At the interfaith memorial service on Dec. 16, when President Obama read each victim's name for the world to hear it was like Thich Nhat Hanh studying the photographs -- each name a prayer and potent cry. Now, after 30 years, I understand more deeply why Thich Nhat Hanh walks so slowly. It is so he can feel all the world's pain and see it with full clarity, just as it is.

And what about his half-smile? The half-smile is not an idea, it is a practice and a deep fact. The face of every Buddhist statue in the world shows the half-smile. This is a teaching beyond words. The half smile is our redemption, a practice that moves beyond anger and despair, toward compassion and hope.

I read an essay once by a reporter who was touring Cambodia in the first years after the genocide there. In every village he visited, there were piles of skulls -- memorials to what had happened. He found these mounds chilling to contemplate, especially the tiny skulls of children, yet the surviving villagers -- all Buddhists -- smiled as they showed him these things. "How can you smile in the face of all this?" the reporter asked them, incredulous. One of the village elders replied, "Because it is something we can still do."

In his speech President Obama posed the following question. He said, "All the world's religions start with a simple question. Why are we here? What gives our life meaning? What gives our acts purpose?" When he said that I thought, "Yes, that is right," and asked, "What is the Buddhist answer to the question?" I would say that we are here to help each other, to cultivate wisdom and compassion, to "walk slowly" with clarity and keep the half smile. That is our path.

In my congregation we sometimes perform a ritual called the Well Being Ceremony. We chant a Buddhist prayer and then I offer up the prayer to all people everywhere who are ill, who have died, and who are lost or in pain. I say, "These are their names." And then one by one and all together each Sangha member says the names of the people they are holding close in their hearts. The room fills with the murmuring of these many names, a powerful sound acting as its own prayer.

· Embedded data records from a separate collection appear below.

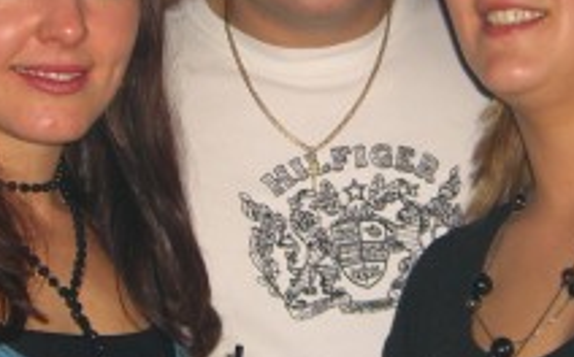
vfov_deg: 11.4
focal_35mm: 114
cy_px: 119
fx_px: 1781
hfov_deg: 18.3
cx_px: 319
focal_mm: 7.9
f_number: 2.8
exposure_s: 1/60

And when we are done I say once again, "These are their names."

As for the Newtown massacre, soon the intensity of communal grief will fade as it inevitably does, and we will seem to move on. Pundits will have their say, politicians will have their views. It seems that we can only "walk slowly" for so long, and then we want to pick up the pace. Not so for Thich Nhant Hanh, however. Wherever he is I know he continues to walk slowly, keeping the half smile, looking closely with compassion at each person he meets or sees.

In that spirit, echoing President Obama, I repeat the names of the victims of Newtown who have perished. I honor them in this way. These are their names:

Charlotte, Daniel, Olivia, Josephine, Ana, Dylan, Madeline, Catherine, Chase, Jesse, James, Grace, Emilie, Jack, Noah, Caroline, Jessica, Benjamin, Avielle, Allison, Dawn Hocksprung, Mary Sherlach, Vicki Soto, Lauren Russeau, Rachel Davino, Anne Marie Murphy.

May they be at peace. These are their names.